Department’s HIV drop report treated with some caution
Resource type: News
Cape Argus (South Africa) |
The Health Department has reported a drop in HIV prevalence in its annual survey – but researchers warn that it’s too soon to tell. “The findings suggest that the South African epidemic is on a downward trend,” Minister of Health Manto Tshabala-la-Msimang said in her department’s National HIV and Syphilis Prevalence Survey South Africa for 2007. The report surveys HIV prevalence among pregnant women attending state ante-natal clinics. Tshabalala-Msimang said HIV prevalence among women aged 15 to 24 continued to show a “significant” decline. “A decline in this age group is suggestive of a decline in HIV incidence and is a good indicator of the impact of in-tervention programmes,” she said. Professor Thomas Rehle, of the Human Sciences Research Council (HSRC), said at least three surveys were needed before a trend could be identified. Although the survey had been carried out since 1990, the methodology had changed for the 2006 report, so this was only the second survey using that methodology. Rehle said researchers had changed the sampling for the 2006 survey to increase the number of women included in it, which could have affected the results. “They doubled the sample size,” Rehle pointed out.

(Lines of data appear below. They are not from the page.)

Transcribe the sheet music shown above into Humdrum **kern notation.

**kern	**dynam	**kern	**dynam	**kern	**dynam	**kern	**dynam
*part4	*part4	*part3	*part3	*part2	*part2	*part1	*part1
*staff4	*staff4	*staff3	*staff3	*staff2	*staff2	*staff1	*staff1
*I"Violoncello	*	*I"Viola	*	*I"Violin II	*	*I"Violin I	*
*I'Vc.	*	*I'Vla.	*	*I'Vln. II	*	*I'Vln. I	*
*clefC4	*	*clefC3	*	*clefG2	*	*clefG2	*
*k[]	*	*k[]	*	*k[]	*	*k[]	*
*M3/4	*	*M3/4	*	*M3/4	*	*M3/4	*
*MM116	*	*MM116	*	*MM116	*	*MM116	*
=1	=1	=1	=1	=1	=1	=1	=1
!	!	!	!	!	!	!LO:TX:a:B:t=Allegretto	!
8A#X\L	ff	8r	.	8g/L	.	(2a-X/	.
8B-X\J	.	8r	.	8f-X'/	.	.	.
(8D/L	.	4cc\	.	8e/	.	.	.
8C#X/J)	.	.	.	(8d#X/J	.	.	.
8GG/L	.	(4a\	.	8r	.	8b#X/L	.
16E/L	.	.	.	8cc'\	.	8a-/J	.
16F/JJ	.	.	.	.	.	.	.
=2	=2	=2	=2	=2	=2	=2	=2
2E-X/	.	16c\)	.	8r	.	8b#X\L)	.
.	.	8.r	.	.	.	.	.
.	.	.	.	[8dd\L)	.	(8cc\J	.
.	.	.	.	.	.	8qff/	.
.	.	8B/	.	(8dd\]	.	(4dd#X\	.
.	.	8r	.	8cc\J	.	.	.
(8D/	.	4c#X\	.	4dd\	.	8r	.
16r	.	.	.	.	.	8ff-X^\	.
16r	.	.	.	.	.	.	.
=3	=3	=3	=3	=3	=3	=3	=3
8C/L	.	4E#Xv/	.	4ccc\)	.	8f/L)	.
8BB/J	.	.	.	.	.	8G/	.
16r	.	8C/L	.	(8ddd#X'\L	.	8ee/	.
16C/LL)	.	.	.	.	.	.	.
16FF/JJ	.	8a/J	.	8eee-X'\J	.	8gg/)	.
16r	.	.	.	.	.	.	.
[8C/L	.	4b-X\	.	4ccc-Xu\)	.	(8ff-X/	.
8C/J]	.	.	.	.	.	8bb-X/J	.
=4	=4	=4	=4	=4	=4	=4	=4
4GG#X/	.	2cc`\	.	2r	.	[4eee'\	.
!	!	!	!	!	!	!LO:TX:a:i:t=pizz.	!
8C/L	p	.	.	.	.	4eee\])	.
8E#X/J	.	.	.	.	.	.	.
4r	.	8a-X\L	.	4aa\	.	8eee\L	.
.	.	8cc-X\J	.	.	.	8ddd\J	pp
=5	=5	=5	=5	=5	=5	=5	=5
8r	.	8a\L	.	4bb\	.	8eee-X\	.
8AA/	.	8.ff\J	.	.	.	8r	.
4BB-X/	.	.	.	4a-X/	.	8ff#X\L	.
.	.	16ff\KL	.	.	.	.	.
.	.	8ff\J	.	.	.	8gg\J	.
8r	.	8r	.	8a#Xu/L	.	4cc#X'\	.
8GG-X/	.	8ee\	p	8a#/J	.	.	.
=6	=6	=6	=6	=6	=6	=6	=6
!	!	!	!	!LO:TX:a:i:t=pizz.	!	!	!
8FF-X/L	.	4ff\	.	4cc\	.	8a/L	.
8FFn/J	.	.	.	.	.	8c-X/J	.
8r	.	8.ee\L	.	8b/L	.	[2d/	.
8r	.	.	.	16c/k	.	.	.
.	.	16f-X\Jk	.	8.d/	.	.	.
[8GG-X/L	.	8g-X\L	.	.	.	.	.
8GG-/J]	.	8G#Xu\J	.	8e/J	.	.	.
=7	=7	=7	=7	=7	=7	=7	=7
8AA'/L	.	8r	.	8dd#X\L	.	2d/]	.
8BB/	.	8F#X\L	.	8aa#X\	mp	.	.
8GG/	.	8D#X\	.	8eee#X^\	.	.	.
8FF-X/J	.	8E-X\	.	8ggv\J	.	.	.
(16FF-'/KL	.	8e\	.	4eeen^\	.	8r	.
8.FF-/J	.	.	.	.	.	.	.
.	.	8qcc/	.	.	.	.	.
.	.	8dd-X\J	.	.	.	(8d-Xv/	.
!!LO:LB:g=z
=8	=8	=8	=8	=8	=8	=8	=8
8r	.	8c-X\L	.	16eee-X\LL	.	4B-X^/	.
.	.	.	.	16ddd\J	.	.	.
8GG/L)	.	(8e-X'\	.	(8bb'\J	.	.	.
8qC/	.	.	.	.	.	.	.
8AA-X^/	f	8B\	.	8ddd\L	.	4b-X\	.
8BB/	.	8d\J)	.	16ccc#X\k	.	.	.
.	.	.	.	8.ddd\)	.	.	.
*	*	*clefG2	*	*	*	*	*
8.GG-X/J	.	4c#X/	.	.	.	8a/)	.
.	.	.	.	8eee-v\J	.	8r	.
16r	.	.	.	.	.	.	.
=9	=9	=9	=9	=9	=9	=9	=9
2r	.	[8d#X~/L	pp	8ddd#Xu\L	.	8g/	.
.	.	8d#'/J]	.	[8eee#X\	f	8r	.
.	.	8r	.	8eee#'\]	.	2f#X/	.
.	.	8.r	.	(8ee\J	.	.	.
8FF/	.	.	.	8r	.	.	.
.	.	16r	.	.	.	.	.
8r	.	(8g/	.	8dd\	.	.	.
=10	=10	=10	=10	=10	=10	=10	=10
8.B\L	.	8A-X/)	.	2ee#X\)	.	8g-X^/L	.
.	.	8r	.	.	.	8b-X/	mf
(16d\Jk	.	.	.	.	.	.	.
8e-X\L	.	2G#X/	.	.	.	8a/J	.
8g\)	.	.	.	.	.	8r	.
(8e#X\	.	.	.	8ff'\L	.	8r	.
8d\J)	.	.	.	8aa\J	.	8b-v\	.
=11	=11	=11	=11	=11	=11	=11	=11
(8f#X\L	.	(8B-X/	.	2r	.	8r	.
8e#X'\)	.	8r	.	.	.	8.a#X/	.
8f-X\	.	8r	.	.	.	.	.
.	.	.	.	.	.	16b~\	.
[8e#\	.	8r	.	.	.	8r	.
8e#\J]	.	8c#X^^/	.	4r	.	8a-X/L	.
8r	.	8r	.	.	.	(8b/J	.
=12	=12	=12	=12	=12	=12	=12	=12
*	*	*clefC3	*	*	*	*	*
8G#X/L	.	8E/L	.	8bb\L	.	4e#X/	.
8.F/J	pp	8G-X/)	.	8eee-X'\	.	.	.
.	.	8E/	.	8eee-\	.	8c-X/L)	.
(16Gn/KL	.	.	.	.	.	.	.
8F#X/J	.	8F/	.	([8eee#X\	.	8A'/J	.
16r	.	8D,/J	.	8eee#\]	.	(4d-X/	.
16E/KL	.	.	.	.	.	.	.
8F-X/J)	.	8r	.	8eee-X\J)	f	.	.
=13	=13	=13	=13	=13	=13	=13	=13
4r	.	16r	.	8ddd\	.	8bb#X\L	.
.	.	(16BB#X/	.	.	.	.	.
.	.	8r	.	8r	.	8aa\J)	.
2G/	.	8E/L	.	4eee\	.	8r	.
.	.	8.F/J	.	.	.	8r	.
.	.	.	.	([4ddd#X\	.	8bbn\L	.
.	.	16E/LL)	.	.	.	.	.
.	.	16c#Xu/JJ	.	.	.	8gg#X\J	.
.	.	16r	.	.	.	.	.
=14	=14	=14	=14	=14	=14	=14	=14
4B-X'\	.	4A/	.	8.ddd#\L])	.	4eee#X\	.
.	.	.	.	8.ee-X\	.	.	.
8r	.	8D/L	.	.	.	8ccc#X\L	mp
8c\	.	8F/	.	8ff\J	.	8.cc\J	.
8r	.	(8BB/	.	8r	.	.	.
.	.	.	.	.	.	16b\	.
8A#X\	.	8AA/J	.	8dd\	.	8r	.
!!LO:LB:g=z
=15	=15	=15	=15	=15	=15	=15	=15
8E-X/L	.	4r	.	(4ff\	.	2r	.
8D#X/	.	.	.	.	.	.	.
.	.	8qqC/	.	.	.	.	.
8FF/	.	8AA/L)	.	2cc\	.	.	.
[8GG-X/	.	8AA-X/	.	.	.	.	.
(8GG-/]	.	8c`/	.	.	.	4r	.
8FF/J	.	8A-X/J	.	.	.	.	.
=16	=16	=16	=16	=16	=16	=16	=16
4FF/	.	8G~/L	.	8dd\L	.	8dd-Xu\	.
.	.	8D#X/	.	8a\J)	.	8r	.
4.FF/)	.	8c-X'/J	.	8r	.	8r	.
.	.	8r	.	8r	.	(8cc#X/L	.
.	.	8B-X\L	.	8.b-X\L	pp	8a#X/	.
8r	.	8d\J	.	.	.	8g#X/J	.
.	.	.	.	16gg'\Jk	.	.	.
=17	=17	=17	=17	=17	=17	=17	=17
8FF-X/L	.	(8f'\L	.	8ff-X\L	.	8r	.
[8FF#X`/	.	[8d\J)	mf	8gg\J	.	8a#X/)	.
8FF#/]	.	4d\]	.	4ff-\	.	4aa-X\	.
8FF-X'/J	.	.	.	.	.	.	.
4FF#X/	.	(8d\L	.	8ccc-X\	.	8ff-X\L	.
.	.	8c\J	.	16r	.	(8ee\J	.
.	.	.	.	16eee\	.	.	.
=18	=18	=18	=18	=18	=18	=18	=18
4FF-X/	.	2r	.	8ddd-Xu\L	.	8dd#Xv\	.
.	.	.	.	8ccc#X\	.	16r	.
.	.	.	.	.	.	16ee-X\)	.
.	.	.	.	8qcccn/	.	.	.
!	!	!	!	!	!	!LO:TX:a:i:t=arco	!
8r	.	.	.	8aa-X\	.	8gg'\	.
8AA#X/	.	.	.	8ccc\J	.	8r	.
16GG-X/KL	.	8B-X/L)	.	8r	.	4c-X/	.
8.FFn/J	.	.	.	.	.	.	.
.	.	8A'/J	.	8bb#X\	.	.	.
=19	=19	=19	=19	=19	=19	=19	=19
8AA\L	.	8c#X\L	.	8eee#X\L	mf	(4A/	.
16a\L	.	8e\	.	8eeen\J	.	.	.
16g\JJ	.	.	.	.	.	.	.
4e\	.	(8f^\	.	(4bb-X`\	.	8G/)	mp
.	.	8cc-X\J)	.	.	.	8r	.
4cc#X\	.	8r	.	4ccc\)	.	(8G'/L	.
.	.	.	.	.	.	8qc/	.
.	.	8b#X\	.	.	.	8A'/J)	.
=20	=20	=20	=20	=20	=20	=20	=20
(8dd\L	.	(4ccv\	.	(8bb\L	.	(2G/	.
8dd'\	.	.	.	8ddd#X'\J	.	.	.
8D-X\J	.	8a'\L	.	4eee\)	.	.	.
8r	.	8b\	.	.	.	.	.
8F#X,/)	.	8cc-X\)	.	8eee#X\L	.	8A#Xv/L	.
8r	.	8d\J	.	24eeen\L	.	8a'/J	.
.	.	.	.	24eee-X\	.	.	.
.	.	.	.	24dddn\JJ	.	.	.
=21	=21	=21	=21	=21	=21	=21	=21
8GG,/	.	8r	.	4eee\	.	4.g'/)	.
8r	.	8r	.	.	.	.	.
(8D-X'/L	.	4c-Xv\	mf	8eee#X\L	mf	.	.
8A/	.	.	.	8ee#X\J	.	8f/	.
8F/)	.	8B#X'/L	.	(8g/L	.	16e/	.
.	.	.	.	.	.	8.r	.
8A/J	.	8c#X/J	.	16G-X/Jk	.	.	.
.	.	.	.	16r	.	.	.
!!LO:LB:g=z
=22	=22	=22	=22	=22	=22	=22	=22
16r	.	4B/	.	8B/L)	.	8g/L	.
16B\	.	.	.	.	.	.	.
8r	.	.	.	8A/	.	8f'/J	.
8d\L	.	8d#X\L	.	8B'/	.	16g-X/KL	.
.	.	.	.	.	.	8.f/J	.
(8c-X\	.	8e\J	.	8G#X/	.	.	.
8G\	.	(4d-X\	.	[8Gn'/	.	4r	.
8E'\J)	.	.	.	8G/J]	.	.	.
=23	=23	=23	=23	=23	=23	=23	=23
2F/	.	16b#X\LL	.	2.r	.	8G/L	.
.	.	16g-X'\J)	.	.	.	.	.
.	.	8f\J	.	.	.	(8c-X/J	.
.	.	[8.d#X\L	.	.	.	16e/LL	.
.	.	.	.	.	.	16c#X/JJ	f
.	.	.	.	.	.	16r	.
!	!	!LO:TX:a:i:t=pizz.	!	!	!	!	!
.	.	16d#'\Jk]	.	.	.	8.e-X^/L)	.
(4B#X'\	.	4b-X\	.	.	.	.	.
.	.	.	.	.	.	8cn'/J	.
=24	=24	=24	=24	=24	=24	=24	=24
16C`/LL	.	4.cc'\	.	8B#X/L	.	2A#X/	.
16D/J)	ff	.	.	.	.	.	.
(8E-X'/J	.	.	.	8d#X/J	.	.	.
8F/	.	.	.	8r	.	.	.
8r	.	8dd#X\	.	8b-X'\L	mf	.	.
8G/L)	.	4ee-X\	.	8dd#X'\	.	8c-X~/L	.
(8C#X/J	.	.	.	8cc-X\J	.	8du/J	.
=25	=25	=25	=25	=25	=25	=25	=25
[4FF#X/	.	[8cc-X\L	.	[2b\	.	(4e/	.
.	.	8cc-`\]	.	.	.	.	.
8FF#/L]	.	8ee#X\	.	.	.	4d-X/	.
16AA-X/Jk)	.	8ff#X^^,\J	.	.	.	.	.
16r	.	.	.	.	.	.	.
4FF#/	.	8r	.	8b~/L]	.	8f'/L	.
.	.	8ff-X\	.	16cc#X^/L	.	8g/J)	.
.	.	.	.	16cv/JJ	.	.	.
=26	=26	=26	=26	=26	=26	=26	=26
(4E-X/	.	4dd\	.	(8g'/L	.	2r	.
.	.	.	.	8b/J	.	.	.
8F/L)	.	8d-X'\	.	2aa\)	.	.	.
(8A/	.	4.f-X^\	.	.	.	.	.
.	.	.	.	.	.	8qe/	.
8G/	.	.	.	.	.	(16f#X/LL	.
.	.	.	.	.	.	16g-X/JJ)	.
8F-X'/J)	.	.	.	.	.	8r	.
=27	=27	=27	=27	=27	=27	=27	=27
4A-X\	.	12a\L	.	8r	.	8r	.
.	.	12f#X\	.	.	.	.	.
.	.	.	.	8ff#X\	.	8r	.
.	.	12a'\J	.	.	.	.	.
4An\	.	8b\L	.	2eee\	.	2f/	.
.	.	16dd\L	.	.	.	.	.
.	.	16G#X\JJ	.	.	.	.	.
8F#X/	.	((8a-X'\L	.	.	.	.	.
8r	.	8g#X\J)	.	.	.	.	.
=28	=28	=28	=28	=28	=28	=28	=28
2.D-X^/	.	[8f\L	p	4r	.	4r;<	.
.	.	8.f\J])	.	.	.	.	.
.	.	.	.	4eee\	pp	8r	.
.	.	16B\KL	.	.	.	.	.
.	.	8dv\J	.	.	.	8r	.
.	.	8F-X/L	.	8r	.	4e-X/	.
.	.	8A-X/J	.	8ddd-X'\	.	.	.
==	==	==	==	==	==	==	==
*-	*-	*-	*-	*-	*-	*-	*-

Also, by increasing the sample size, the researchers may have included more rural populations. “This could have influenced the data,” said Rehle, a director in the social aspects of HIV/Aids and health research programme at the HSRC. The Treatment Action Campaign welcomed the evidence of a decline in new infections among the youth, but was concerned about the effect of the changed methodology on the results. TAC spokesperson Lesley Odendal said it wasn’t wrong for the department to change its methodology, but this should have been clearly spelt out in the report. “The minister of health has touted the drop in HIV prevalence as a success. Her claims must be treated with scepticism,” she said. But she said the apparent decline in prevalence among young people was a good sign.